-- RECORDED INFORMATION follows --

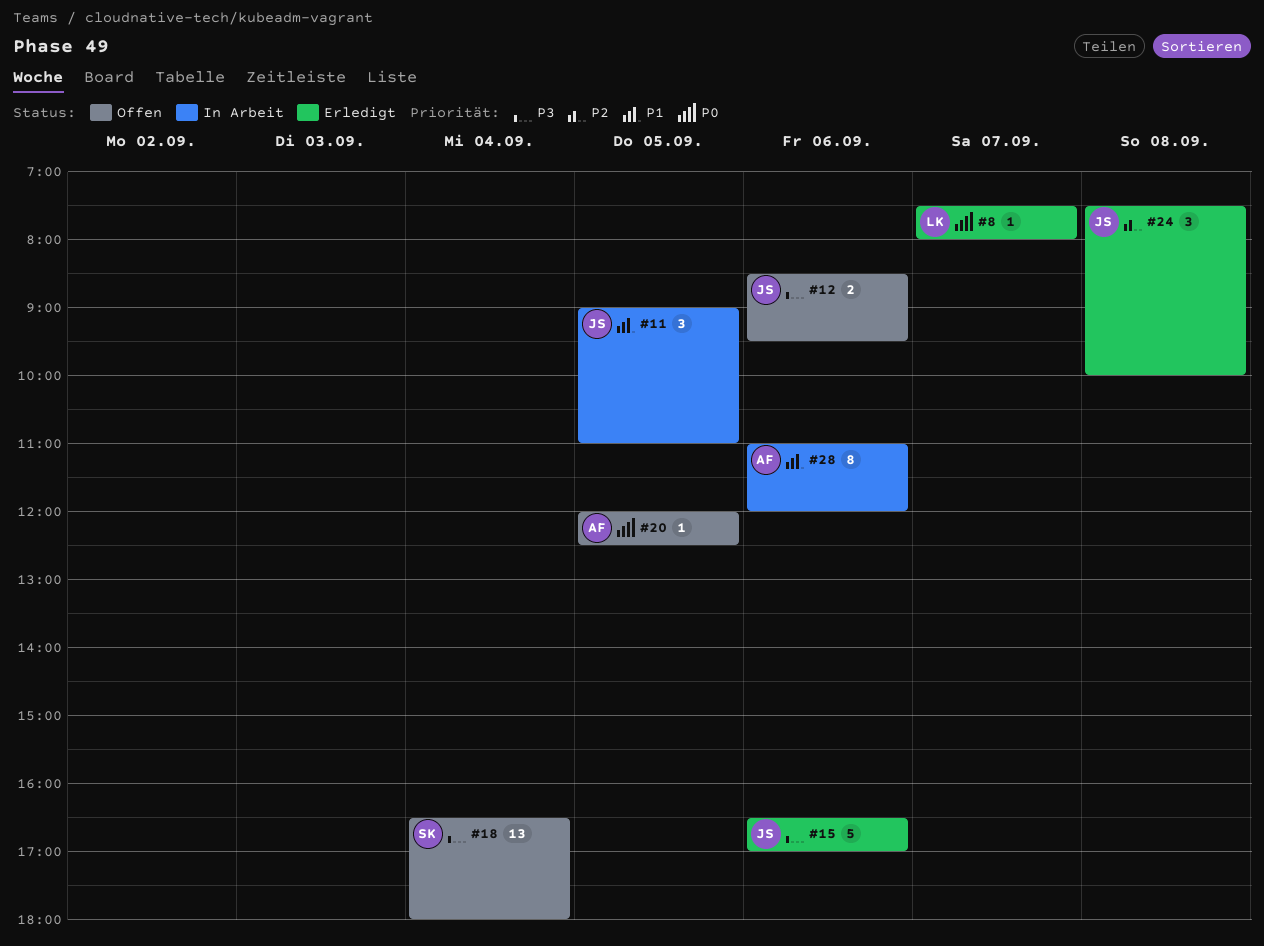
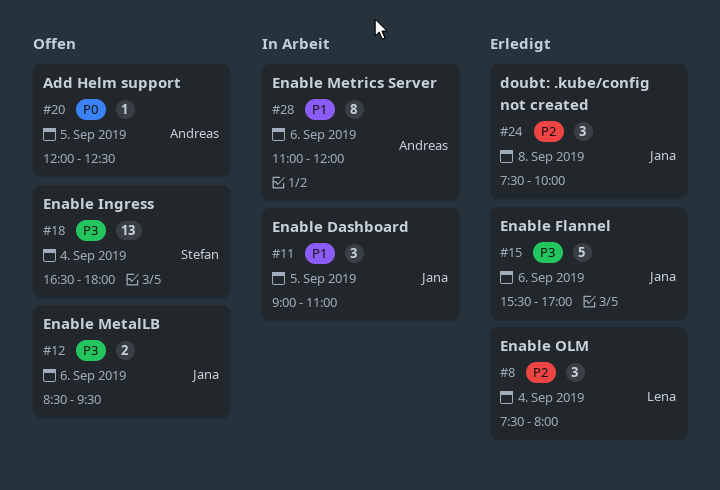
#8, priority: P0 -> P2
#8, estimate: 1 -> 3
#8, day: Sep 7 -> Sep 4
#15, begins: 16:30 -> 15:30

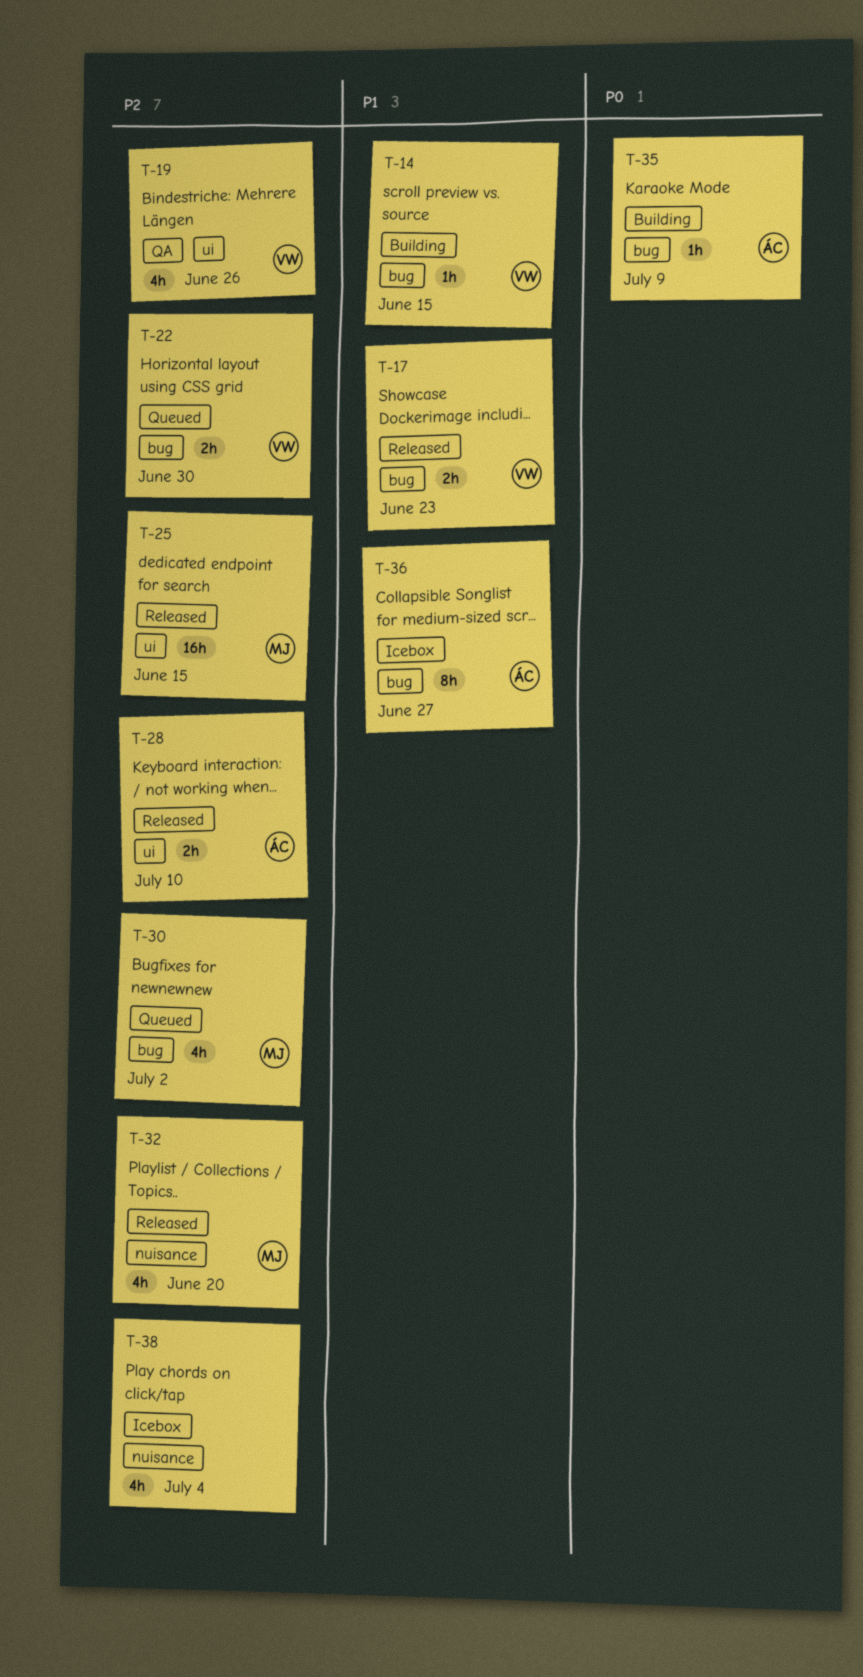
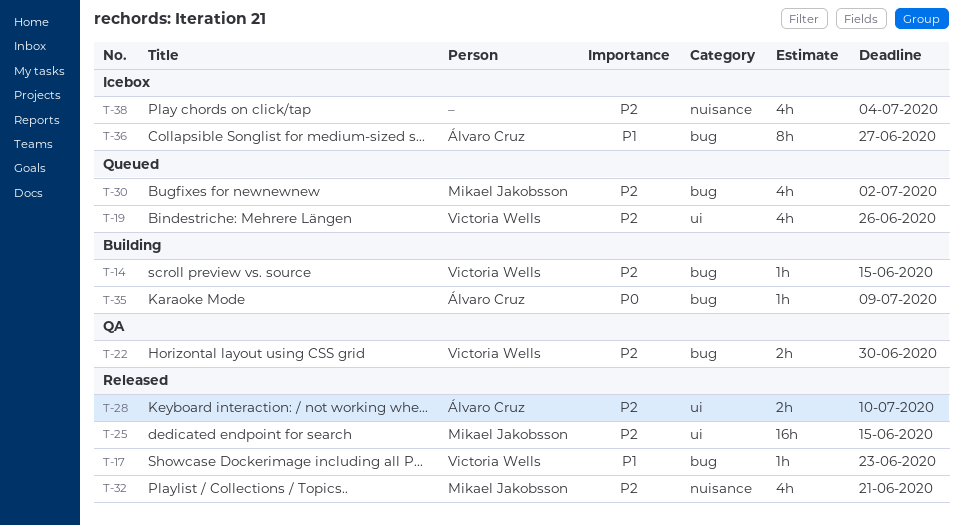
T-14, priority: P1 -> P2
T-17, estimate: 2h -> 1h
T-19, status: QA -> Queued
T-22, status: Queued -> QA
T-32, due: Jun 20 -> Jun 21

-- RECORDED INFORMATION concluded --

When you copy the records above, keep every word exact and drop the pictures.

#8, priority: P0 -> P2
#8, estimate: 1 -> 3
#8, day: Sep 7 -> Sep 4
#15, begins: 16:30 -> 15:30

T-14, priority: P1 -> P2
T-17, estimate: 2h -> 1h
T-19, status: QA -> Queued
T-22, status: Queued -> QA
T-32, due: Jun 20 -> Jun 21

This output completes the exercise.